:: The task ::
From the material beneath, pull every line with the word "lines".

======== Source material ========

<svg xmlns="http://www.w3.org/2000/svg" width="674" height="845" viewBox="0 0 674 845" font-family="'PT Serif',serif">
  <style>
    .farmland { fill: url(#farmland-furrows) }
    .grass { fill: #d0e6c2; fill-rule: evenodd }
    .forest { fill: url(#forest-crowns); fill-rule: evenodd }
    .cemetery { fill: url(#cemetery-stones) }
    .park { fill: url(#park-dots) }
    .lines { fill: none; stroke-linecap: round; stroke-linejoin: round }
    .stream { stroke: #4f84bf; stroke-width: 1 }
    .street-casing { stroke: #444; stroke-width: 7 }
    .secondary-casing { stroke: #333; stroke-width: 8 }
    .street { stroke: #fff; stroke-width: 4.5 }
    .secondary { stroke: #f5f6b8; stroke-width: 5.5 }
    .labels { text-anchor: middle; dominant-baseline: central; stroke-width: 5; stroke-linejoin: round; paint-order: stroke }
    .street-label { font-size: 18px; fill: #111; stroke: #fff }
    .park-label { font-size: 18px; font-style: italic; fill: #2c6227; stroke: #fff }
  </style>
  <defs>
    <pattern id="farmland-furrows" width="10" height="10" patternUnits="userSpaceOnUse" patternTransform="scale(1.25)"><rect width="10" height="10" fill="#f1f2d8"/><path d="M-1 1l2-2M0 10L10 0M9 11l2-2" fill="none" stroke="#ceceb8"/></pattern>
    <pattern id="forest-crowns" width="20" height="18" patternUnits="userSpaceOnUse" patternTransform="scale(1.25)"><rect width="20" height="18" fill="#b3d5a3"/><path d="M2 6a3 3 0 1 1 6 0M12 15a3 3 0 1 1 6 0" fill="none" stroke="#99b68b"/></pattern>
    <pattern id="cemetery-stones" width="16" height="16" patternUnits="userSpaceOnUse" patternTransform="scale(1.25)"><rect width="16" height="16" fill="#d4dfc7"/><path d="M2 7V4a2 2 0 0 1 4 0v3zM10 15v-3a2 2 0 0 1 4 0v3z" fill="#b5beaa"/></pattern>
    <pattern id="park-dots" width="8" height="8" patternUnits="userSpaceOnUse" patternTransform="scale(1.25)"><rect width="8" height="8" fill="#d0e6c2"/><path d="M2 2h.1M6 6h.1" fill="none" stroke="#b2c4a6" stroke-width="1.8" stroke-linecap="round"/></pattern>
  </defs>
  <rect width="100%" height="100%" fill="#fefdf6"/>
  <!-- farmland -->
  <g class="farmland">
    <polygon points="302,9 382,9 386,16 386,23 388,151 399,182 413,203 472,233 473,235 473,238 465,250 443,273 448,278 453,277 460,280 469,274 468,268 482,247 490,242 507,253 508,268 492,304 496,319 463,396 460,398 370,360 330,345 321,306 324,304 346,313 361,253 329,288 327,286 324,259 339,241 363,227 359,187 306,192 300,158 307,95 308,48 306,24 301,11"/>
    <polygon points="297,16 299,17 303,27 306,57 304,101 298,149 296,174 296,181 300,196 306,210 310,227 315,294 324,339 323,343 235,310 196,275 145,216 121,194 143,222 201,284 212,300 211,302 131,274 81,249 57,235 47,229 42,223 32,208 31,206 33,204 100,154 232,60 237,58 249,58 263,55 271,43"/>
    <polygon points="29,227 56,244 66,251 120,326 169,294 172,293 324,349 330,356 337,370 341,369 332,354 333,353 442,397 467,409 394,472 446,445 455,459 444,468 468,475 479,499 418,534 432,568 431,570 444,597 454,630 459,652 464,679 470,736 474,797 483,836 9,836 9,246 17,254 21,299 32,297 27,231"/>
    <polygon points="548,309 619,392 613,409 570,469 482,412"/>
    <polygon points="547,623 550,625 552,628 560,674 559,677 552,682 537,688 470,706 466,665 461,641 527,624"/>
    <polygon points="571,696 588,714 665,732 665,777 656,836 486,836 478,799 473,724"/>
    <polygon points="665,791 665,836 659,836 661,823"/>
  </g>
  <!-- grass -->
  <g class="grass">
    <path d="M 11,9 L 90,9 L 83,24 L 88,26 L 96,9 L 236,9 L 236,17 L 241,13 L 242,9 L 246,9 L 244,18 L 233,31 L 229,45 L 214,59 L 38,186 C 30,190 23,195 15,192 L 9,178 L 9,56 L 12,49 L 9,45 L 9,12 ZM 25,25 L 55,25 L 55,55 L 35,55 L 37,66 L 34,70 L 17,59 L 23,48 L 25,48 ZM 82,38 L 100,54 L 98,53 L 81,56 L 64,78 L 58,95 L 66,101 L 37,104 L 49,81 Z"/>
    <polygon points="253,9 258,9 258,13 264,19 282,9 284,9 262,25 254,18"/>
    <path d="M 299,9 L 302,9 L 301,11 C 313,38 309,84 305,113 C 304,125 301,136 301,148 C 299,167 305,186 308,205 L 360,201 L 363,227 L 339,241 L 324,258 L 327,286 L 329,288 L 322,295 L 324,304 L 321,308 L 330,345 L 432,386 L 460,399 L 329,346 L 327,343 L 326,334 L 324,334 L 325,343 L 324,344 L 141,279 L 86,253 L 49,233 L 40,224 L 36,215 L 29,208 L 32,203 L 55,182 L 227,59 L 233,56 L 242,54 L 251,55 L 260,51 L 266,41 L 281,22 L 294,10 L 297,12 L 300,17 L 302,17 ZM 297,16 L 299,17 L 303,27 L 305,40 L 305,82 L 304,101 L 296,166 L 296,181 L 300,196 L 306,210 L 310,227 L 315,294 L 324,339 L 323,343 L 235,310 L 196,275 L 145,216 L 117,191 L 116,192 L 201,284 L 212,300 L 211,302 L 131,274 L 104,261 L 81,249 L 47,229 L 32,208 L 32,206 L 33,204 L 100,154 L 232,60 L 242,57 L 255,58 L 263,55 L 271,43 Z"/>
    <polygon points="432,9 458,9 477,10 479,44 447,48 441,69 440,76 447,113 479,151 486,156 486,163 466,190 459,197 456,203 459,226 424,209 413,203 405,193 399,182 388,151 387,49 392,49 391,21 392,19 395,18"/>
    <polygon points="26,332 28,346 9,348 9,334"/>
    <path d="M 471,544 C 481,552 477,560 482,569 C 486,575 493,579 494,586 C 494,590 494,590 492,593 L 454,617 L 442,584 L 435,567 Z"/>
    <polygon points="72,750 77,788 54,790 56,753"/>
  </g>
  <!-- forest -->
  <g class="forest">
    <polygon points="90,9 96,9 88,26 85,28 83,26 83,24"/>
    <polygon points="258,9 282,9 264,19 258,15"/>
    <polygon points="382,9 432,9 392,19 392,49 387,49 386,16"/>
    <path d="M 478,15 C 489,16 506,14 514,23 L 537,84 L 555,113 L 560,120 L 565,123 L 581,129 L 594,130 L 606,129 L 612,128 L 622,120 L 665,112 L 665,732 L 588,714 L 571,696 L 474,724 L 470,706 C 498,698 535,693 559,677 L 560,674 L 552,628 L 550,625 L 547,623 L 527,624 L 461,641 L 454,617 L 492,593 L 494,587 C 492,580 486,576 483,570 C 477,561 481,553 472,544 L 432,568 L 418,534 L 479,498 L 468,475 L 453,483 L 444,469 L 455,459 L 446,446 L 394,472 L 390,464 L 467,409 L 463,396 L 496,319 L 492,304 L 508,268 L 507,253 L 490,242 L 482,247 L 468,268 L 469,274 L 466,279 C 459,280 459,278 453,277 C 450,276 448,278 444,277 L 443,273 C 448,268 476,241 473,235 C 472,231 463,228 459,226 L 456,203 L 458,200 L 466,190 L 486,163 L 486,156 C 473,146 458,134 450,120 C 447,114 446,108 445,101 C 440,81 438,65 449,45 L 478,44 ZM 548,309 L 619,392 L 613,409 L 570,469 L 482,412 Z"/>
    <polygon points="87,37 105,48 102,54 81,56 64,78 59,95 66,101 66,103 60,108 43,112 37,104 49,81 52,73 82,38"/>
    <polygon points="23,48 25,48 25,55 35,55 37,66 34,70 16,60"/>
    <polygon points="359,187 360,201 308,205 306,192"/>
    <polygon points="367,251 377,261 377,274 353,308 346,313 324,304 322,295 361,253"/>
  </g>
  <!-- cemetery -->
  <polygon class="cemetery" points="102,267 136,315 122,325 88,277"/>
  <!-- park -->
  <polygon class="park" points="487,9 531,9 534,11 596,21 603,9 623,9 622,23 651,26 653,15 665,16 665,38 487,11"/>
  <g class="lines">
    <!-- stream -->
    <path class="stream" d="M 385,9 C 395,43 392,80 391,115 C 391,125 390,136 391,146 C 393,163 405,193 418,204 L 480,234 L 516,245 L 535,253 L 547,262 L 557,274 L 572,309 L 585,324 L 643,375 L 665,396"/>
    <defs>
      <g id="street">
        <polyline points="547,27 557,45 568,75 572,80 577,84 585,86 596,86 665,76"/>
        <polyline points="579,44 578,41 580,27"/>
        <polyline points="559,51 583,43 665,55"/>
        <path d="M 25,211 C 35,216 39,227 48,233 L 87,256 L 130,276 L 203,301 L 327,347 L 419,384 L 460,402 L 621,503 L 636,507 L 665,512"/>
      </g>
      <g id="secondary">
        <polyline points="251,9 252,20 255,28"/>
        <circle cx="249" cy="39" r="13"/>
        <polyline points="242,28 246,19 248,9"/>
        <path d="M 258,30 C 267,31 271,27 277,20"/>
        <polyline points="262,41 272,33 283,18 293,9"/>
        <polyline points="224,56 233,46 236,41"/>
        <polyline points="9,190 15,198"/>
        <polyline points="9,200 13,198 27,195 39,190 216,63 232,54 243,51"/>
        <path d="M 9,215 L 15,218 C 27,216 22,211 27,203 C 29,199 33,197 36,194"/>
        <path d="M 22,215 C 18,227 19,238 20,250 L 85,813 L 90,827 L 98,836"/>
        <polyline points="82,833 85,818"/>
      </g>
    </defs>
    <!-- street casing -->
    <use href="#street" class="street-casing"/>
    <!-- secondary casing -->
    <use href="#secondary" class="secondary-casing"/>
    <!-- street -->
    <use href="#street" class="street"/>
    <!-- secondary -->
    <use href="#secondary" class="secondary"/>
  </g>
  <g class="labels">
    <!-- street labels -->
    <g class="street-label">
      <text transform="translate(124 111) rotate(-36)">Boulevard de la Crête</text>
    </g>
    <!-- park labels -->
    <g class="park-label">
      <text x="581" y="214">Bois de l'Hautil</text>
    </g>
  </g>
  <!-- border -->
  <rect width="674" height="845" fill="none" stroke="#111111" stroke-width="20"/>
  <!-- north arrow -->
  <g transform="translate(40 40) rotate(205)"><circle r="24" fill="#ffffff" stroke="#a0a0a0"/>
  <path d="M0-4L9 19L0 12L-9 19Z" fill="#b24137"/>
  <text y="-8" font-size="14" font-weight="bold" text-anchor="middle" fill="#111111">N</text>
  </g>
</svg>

========

:: Your response ::
    .lines { fill: none; stroke-linecap: round; stroke-linejoin: round }
  <g class="lines">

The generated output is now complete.